• WHAT YOU SHOULD DO
Reproduce the part of the bike-rental project report starting with "##### Due Date: Wednesday, 21/08/2024" and going on through "et al., 2017).".

• SOURCE DOCUMENT

┄┄┄┄┄┄

# Using the CRISP-DM Method for MLN601 (Machine Learning)


## Assessment 3: ML Project 

#### By: Hassan Ya'u Hamisu - A00133000

##### Due Date: Wednesday, 21/08/2024 @ 11:55 PM





# Stage 1: Business Understandig

## 1.1 Determining Business Objectives

### 1.1.1 Background
Bike-sharing systems have gained significant traction in urban areas as a sustainable and convenient means of transportation. Predicting bike rental demand is crucial for optimizing the allocation of bikes, ensuring availability, improving overall operational efficiency, and satisfying customers’ needs (Torrens University, 2024).

Factors affecting bike share ridership in Toronto, Canada was conducted, utilizing year-round trip data, the research highlights the impact of socio-demographic attributes, land use, built environment, and weather on bike-sharing demand. It reveals that road network configuration, bike infrastructure, and temperature significantly influence ridership (El-Assi et al., 2017).



### 1.1.2 Business Objectives
Machine learning, a subset of Artificial Intelligence, has significantly enhanced inventory automation, cutting costs associated with misplaced items by 40% to 60% (Bokrantz et al., 2023). However, without meticulous planning, execution, and ongoing oversight of the AI model, achieving success remains uncertain, as 75 to 85 percent of ML projects fail to fulfill their sponsors' expectations (Studer et al., 2021). Presently, CRISP-DM stands as the most effective methodology for managing ML projects (Studer et al., 2021), and it will be utilized to ensure the success of this project.

┄┄┄┄┄┄

• MATERIAL PROVIDED
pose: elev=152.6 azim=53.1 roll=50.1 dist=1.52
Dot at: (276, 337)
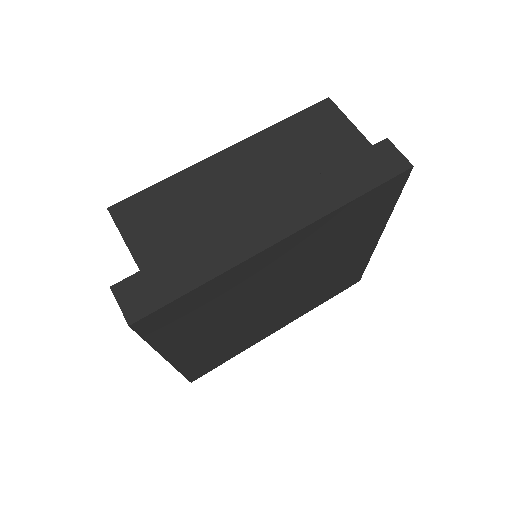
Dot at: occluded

┄┄┄┄┄┄

• FINAL RESULT
##### Due Date: Wednesday, 21/08/2024 @ 11:55 PM





# Stage 1: Business Understandig

## 1.1 Determining Business Objectives

### 1.1.1 Background
Bike-sharing systems have gained significant traction in urban areas as a sustainable and convenient means of transportation. Predicting bike rental demand is crucial for optimizing the allocation of bikes, ensuring availability, improving overall operational efficiency, and satisfying customers’ needs (Torrens University, 2024).

Factors affecting bike share ridership in Toronto, Canada was conducted, utilizing year-round trip data, the research highlights the impact of socio-demographic attributes, land use, built environment, and weather on bike-sharing demand. It reveals that road network configuration, bike infrastructure, and temperature significantly influence ridership (El-Assi et al., 2017).